→ DATA SECTION
######

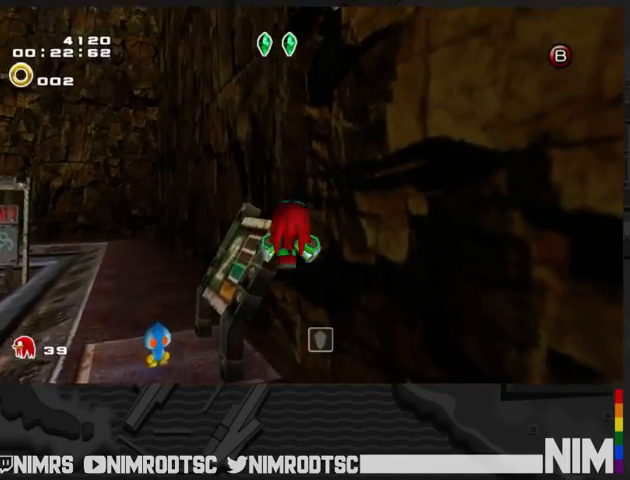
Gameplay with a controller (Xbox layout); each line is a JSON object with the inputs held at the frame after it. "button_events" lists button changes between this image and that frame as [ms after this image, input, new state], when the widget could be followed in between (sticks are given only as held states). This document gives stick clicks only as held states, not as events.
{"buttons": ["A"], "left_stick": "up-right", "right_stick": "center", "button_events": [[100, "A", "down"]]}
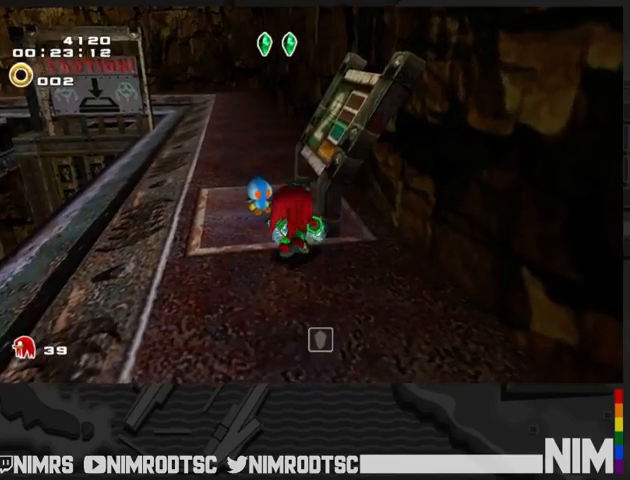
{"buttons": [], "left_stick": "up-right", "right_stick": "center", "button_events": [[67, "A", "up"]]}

######

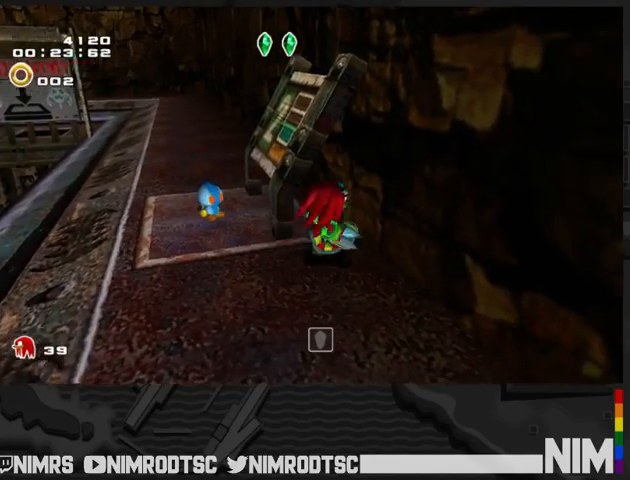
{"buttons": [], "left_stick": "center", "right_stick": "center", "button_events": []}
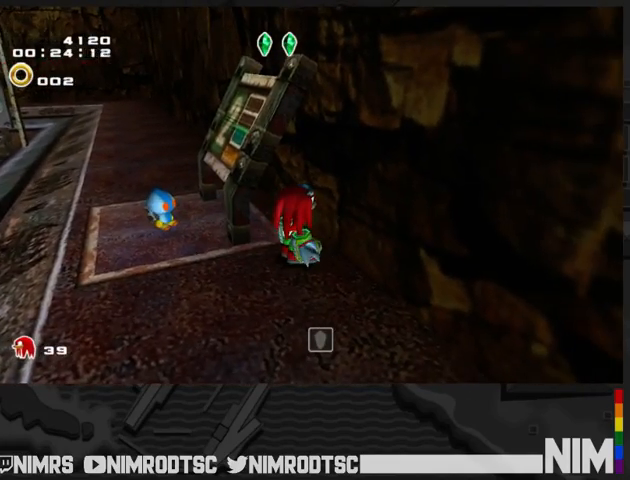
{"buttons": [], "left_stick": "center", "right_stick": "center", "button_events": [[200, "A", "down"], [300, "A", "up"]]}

######

Please copy out each line of the listing above that contains the string "down".

{"buttons": ["A"], "left_stick": "up-right", "right_stick": "center", "button_events": [[100, "A", "down"]]}
{"buttons": [], "left_stick": "center", "right_stick": "center", "button_events": [[200, "A", "down"], [300, "A", "up"]]}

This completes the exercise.